* What you will do
Please write out the lines in the items starting with the line that contains "Published on" and going on through the line that contains "characteristics.", including both, with every character unchanged.

* Exercise input

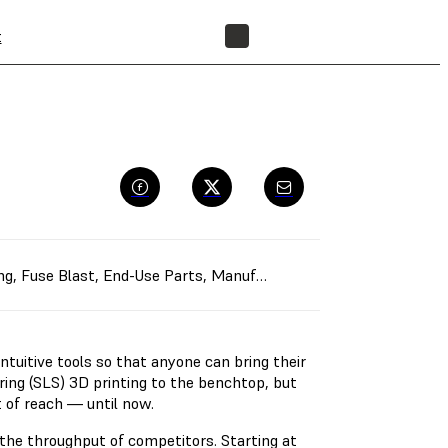
t
FIND A RESELLER
ng
,
Fuse Blast
,
End-Use Parts
,
Manufacturing Aids
,
Rapid Protot
ntuitive tools so that anyone can bring their
ering (SLS) 3D printing to the benchtop, but
t of reach — until now.
the throughput of competitors. Starting at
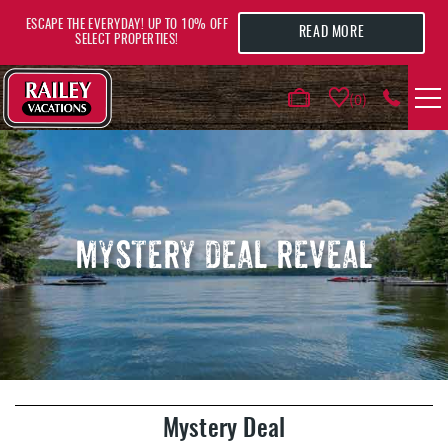
Skip to main content
ESCAPE THE EVERYDAY! UP TO 10% OFF
READ MORE
SELECT PROPERTIES!
0
VACATION RENTALS
AREA GUIDE
MYSTERY DEAL REVEAL
DEALS
GUEST INFO
HOTELS
YOU ARE HERE
Mystery Deal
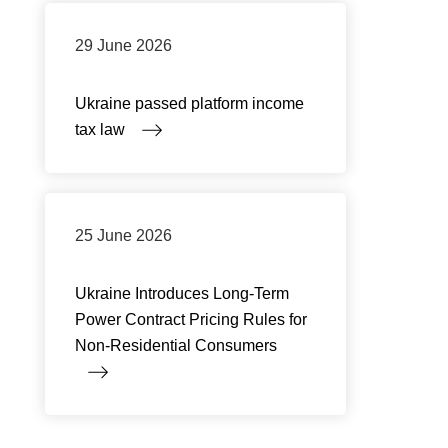
29 June 2026
Ukraine passed platform income
tax law
25 June 2026
Ukraine Introduces Long-Term
Power Contract Pricing Rules for
Non-Residential Consumers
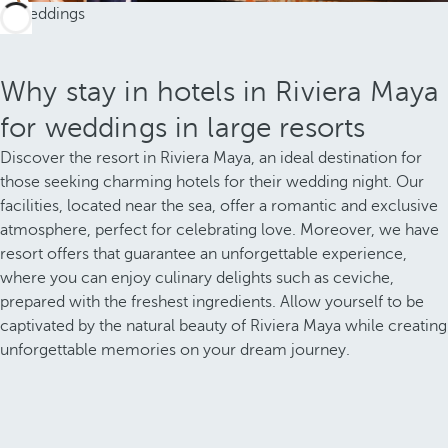
Why stay in hotels in Riviera Maya
for weddings in large resorts
Discover the resort in Riviera Maya, an ideal destination for
those seeking charming hotels for their wedding night. Our
facilities, located near the sea, offer a romantic and exclusive
atmosphere, perfect for celebrating love. Moreover, we have
resort offers that guarantee an unforgettable experience,
where you can enjoy culinary delights such as ceviche,
prepared with the freshest ingredients. Allow yourself to be
captivated by the natural beauty of Riviera Maya while creating
unforgettable memories on your dream journey.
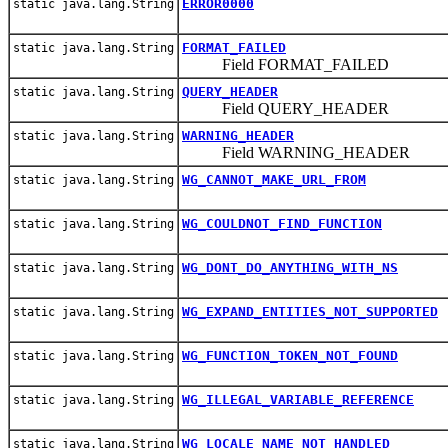
ERROR0000
static java.lang.String
FORMAT_FAILED
static java.lang.String
Field FORMAT_FAILED
QUERY_HEADER
static java.lang.String
Field QUERY_HEADER
WARNING_HEADER
static java.lang.String
Field WARNING_HEADER
WG_CANNOT_MAKE_URL_FROM
static java.lang.String
WG_COULDNOT_FIND_FUNCTION
static java.lang.String
WG_DONT_DO_ANYTHING_WITH_NS
static java.lang.String
WG_EXPAND_ENTITIES_NOT_SUPPORTED
static java.lang.String
WG_FUNCTION_TOKEN_NOT_FOUND
static java.lang.String
WG_ILLEGAL_VARIABLE_REFERENCE
static java.lang.String
WG_LOCALE_NAME_NOT_HANDLED
static java.lang.String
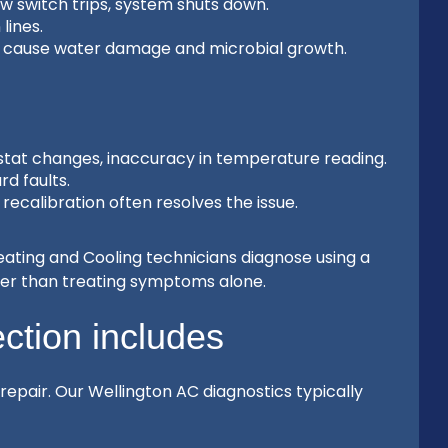
w switch trips, system shuts down.
lines.
n cause water damage and microbial growth.
at changes, inaccuracy in temperature reading.
rd faults.
ecalibration often resolves the issue.
Heating and Cooling technicians diagnose using a
her than treating symptoms alone.
ction includes
 repair. Our Wellington AC diagnostics typically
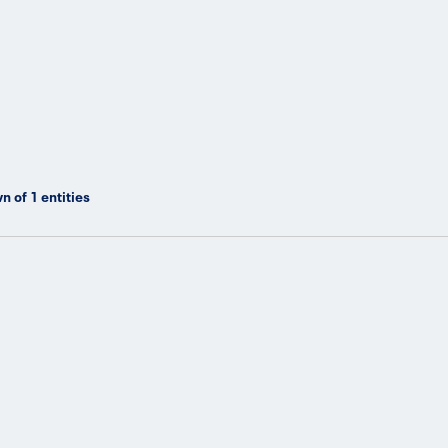
n of
1
entities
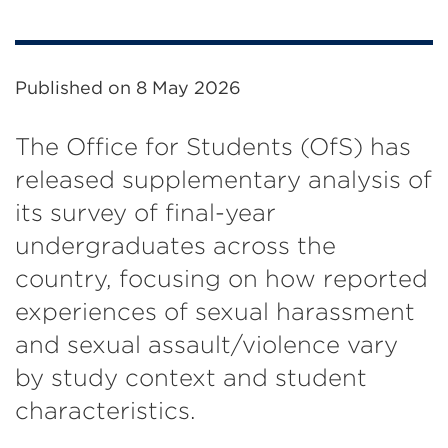
Published on
8 May 2026
The Office for Students (OfS) has
released supplementary analysis of
its survey of final-year
undergraduates across the
country, focusing on how reported
experiences of sexual harassment
and sexual assault/violence vary
by study context and student
characteristics.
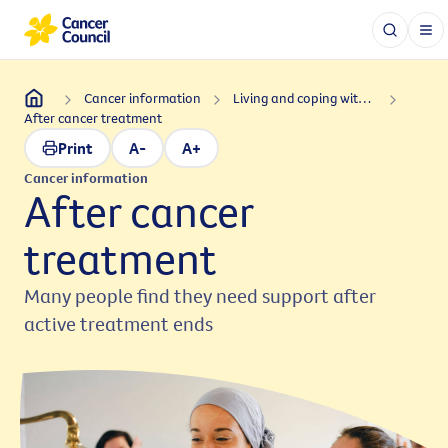
Cancer information
Living and coping with cancer
After cancer treatment
Print
A-
A+
Cancer information
After cancer
treatment
Many people find they need support after
active treatment ends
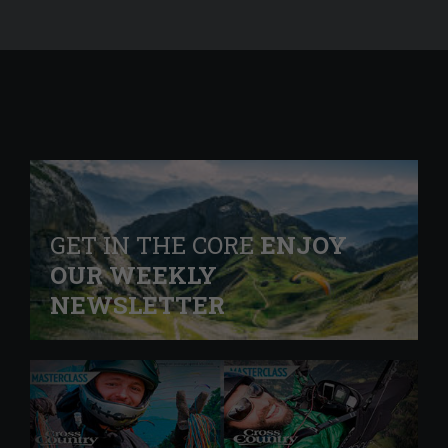
GET IN THE CORE
ENJOY
OUR WEEKLY
NEWSLETTER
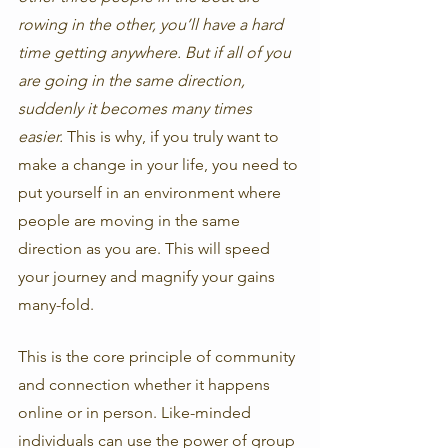
rowing in the other, you’ll have a hard 
time getting anywhere. But if all of you 
are going in the same direction, 
suddenly it becomes many times 
easier.
 This is why, if you truly want to 
make a change in your life, you need to 
put yourself in an environment where 
people are moving in the same 
direction as you are. This will speed 
your journey and magnify your gains 
many-fold. 
This is the core principle of community 
and connection whether it happens 
online or in person. Like-minded 
individuals can use the power of group 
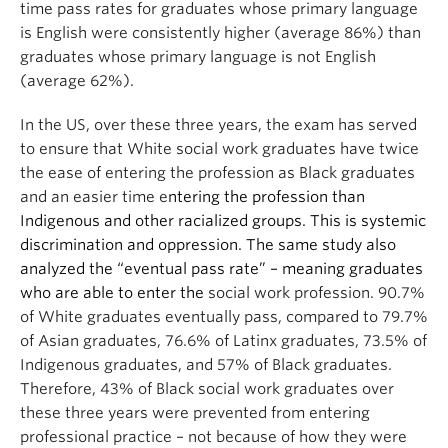
time pass rates for graduates whose primary language
is English were consistently higher (average 86%) than
graduates whose primary language is not English
(average 62%).
In the US, over these three years, the exam has served
to ensure that White social work graduates have twice
the ease of entering the profession as Black graduates
and an easier time e
ntering the profession than
Indigenous and other racialized groups. This is systemic
discrimination and oppression.
The same study also
analyzed the “eventual pass rate” – meaning graduates
who are able to enter the
social work profession. 90.7%
of White graduates eventually pass, compared to 79.7%
of Asian graduates, 76.6% of Latinx graduates, 73.5% of
Indigenous graduates, and 57% of Black graduates.
Therefore, 43% of Black social work graduates over
these three years were prevented from entering
professional practice – not because of how they were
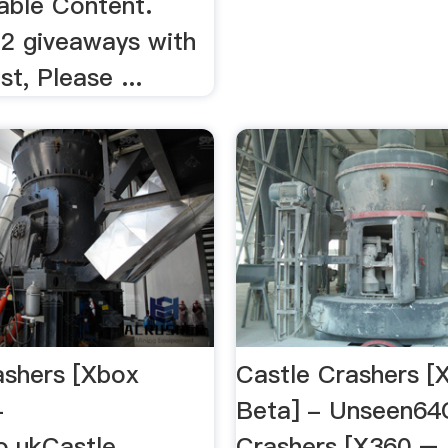
ble Content.
 2 giveaways with
st, Please ...
ashers [Xbox
Castle Crashers [
-
Beta] - Unseen64
.ukCastle
Crashers [X360 – 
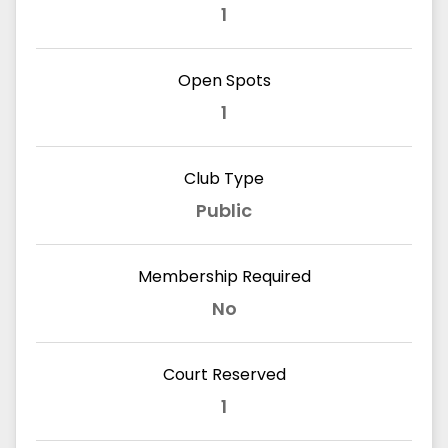
1
Open Spots
1
Club Type
Public
Membership Required
No
Court Reserved
1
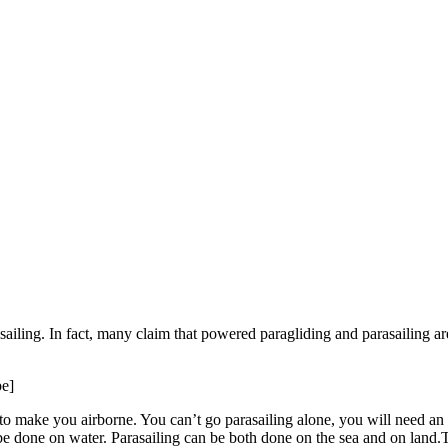
iling. In fact, many claim that powered paragliding and parasailing ar
e]
to make you airborne. You can’t go parasailing alone, you will need an 
be done on water. Parasailing can be both done on the sea and on land.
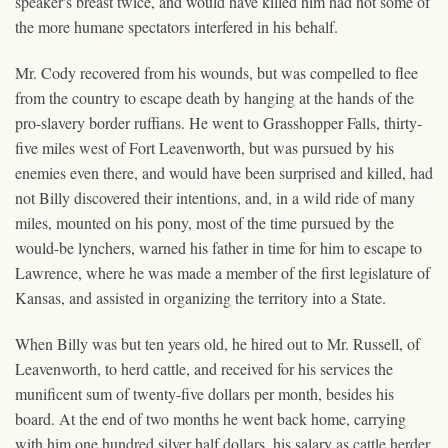
speaker's breast twice, and would have killed him had not some of
the more humane spectators interfered in his behalf.
Mr. Cody recovered from his wounds, but was compelled to flee
from the country to escape death by hanging at the hands of the
pro-slavery border ruffians. He went to Grasshopper Falls, thirty-
five miles west of Fort Leavenworth, but was pursued by his
enemies even there, and would have been surprised and killed, had
not Billy discovered their intentions, and, in a wild ride of many
miles, mounted on his pony, most of the time pursued by the
would-be lynchers, warned his father in time for him to escape to
Lawrence, where he was made a member of the first legislature of
Kansas, and assisted in organizing the territory into a State.
When Billy was but ten years old, he hired out to Mr. Russell, of
Leavenworth, to herd cattle, and received for his services the
munificent sum of twenty-five dollars per month, besides his
board. At the end of two months he went back home, carrying
with him one hundred silver half dollars, his salary as cattle herder.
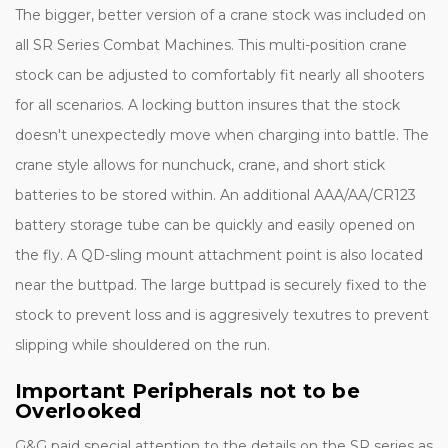
The bigger, better version of a crane stock was included on
all SR Series Combat Machines. This multi-position crane
stock can be adjusted to comfortably fit nearly all shooters
for all scenarios. A locking button insures that the stock
doesn't unexpectedly move when charging into battle. The
crane style allows for nunchuck, crane, and short stick
batteries to be stored within. An additional AAA/AA/CR123
battery storage tube can be quickly and easily opened on
the fly. A QD-sling mount attachment point is also located
near the buttpad. The large buttpad is securely fixed to the
stock to prevent loss and is aggresively texutres to prevent
slipping while shouldered on the run.
Important Peripherals not to be
Overlooked
G&G paid special attention to the details on the SR series as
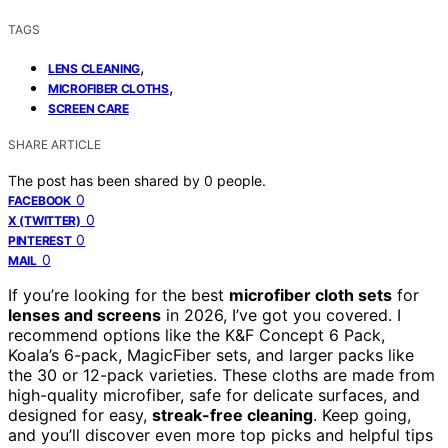
TAGS
,
LENS CLEANING
,
MICROFIBER CLOTHS
SCREEN CARE
SHARE ARTICLE
The post has been shared by
0
people.
0
FACEBOOK
0
X (TWITTER)
0
PINTEREST
0
MAIL
If you’re looking for the best
microfiber cloth sets
for
lenses and screens
in 2026, I’ve got you covered. I
recommend options like the K&F Concept 6 Pack,
Koala’s 6-pack, MagicFiber sets, and larger packs like
the 30 or 12-pack varieties. These cloths are made from
high-quality microfiber, safe for delicate surfaces, and
designed for easy,
streak-free cleaning
. Keep going,
and you’ll discover even more top picks and helpful tips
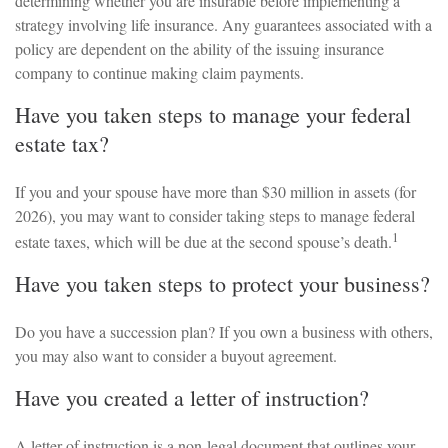
determining whether you are insurable before implementing a
strategy involving life insurance. Any guarantees associated with a
policy are dependent on the ability of the issuing insurance
company to continue making claim payments.
Have you taken steps to manage your federal
estate tax?
If you and your spouse have more than $30 million in assets (for
2026), you may want to consider taking steps to manage federal
1
estate taxes, which will be due at the second spouse’s death.
Have you taken steps to protect your business?
Do you have a succession plan? If you own a business with others,
you may also want to consider a buyout agreement.
Have you created a letter of instruction?
A letter of instruction is a non-legal document that outlines your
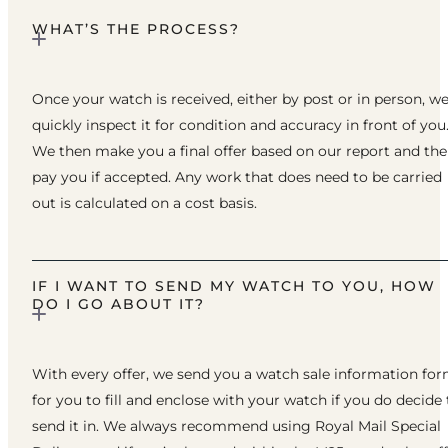
WHAT’S THE PROCESS?
Once your watch is received, either by post or in person, w
quickly inspect it for condition and accuracy in front of you
We then make you a final offer based on our report and th
pay you if accepted. Any work that does need to be carried
out is calculated on a cost basis.
IF I WANT TO SEND MY WATCH TO YOU, HOW
DO I GO ABOUT IT?
With every offer, we send you a watch sale information fo
for you to fill and enclose with your watch if you do decide 
send it in. We always recommend using Royal Mail Special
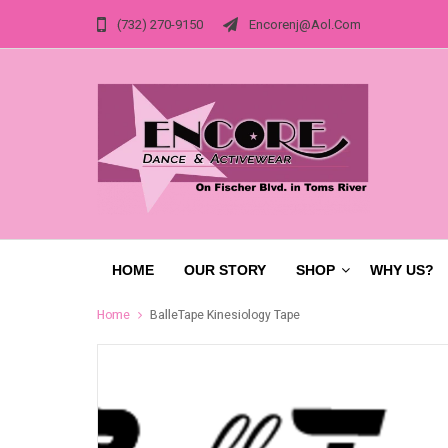
(732) 270-9150
Encorenj@aol.com
HOME
OUR STORY
SHOP
WHY US?
Home
BalleTape Kinesiology Tape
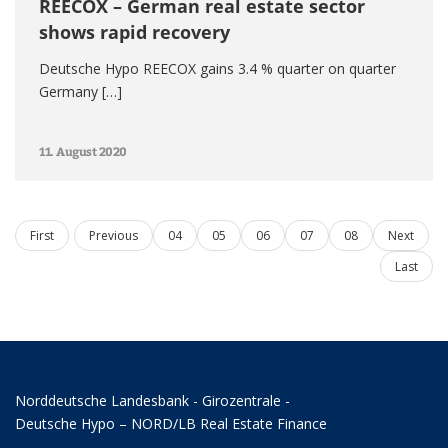
REECOX – German real estate sector
shows rapid recovery
Deutsche Hypo REECOX gains 3.4 % quarter on quarter
Germany […]
11. August 2020
First
Previous
04
05
06
07
08
Next
Last
Norddeutsche Landesbank - Girozentrale -
Deutsche Hypo – NORD/LB Real Estate Finance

* Written solution
Published on
8 May 2026
The Office for Students (OfS) has
released supplementary analysis of
its survey of final-year
undergraduates across the
country, focusing on how reported
experiences of sexual harassment
and sexual assault/violence vary
by study context and student
characteristics.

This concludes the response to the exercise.